**GEFORDERT**
Kopieren Sie aus dem Seitentext den Abschnitt von „Beziehungs-Frust statt Liebes-Lust“ bis einschließlich „wirklich Liebe drinnen.“ unverändert.

**SEITENTEXT**
---

Beziehungs-Frust statt Liebes-Lust

12. Januar 2017
Die Liebe lockt mit dem süßen Versprechen der Erlösung. „Komm nach Hause!“, säuselt sie mit Engelszungen und erweckt die wohl brennendste aller menschlichen Sehnsüchte - sich in ihr verlieren zu dürfen. Kein Wunder also, dass das Geschäft mit diesem Mysterium boomt. Nichts interessiert das sentimentale, einsame Single-Herz so sehr wie Liebesgeschichten und Heiratssachen. Kitschige Seifenopern werden Mittel zur Befriedigung unerfüllter Wunschträume und machen das Warten auf den tapferen Prinzen/ die wunderschöne Prinzessin etwas erträglicher. Singlebörsen, Beziehungsratgeber und Tipps wie man den verschollenen Seelenpartner endlich findet sind gefragt wie eh und jeh, doch leider lässt sich Liebe nicht kaufen und nicht überall wo Liebe draufsteht ist auch wirklich Liebe drinnen.
Ungeduldig zählt der Liebes-Suchende also die Tage und taucht tief ein in das Dating-Business, das schon fast an Fließband-Arbeit erinnert („NEXT“). Ein hungriges Herz gibt die Hoffnung allerdings nicht auf den geliebten Seelenpartner doch noch auf Tinder oder eDarling zu finden und wischt emsig weiter über den Touch-Screen des Smartphones. Die Liebe auf den ersten Klick, birgt dann meist soviel Tiefgang wie das oberflächliche Auswahlverfahren, das den narzisstischen Selfie-Visagen zumindest einen schnellen Booty-Call beschert. Das inszenierte aneinander Reiben der Genitalien verschafft nur eine temporäre Befriedigung, es kommt zu einer einstudierten Performance wie in einem Porno-Film, die der eigentlichen Schönheit der menschlichen Sexualität niemals gerecht werden kann. Abgespalten von den eigenen Emotionen ist der lieblose Liebes-Akt für viele ein häufig praktizierter Verrat am Selbst, nur ein Mittel um Bestätigung zu erlangen und um der gähnenden Leere für einen Augenblick zu entfliehen. Ein Substitutionsmittel, das noch lange kein Ersatz für Liebe, Intimität und die Verbindung ist, nach der sich der Suchende so sehnt.

---

**FOLGENDE DATEN**

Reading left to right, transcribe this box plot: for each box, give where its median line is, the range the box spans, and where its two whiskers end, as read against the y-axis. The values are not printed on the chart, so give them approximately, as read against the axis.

---

**ANTWORT**
Beziehungs-Frust statt Liebes-Lust

12. Januar 2017
Die Liebe lockt mit dem süßen Versprechen der Erlösung. „Komm nach Hause!“, säuselt sie mit Engelszungen und erweckt die wohl brennendste aller menschlichen Sehnsüchte - sich in ihr verlieren zu dürfen. Kein Wunder also, dass das Geschäft mit diesem Mysterium boomt. Nichts interessiert das sentimentale, einsame Single-Herz so sehr wie Liebesgeschichten und Heiratssachen. Kitschige Seifenopern werden Mittel zur Befriedigung unerfüllter Wunschträume und machen das Warten auf den tapferen Prinzen/ die wunderschöne Prinzessin etwas erträglicher. Singlebörsen, Beziehungsratgeber und Tipps wie man den verschollenen Seelenpartner endlich findet sind gefragt wie eh und jeh, doch leider lässt sich Liebe nicht kaufen und nicht überall wo Liebe draufsteht ist auch wirklich Liebe drinnen.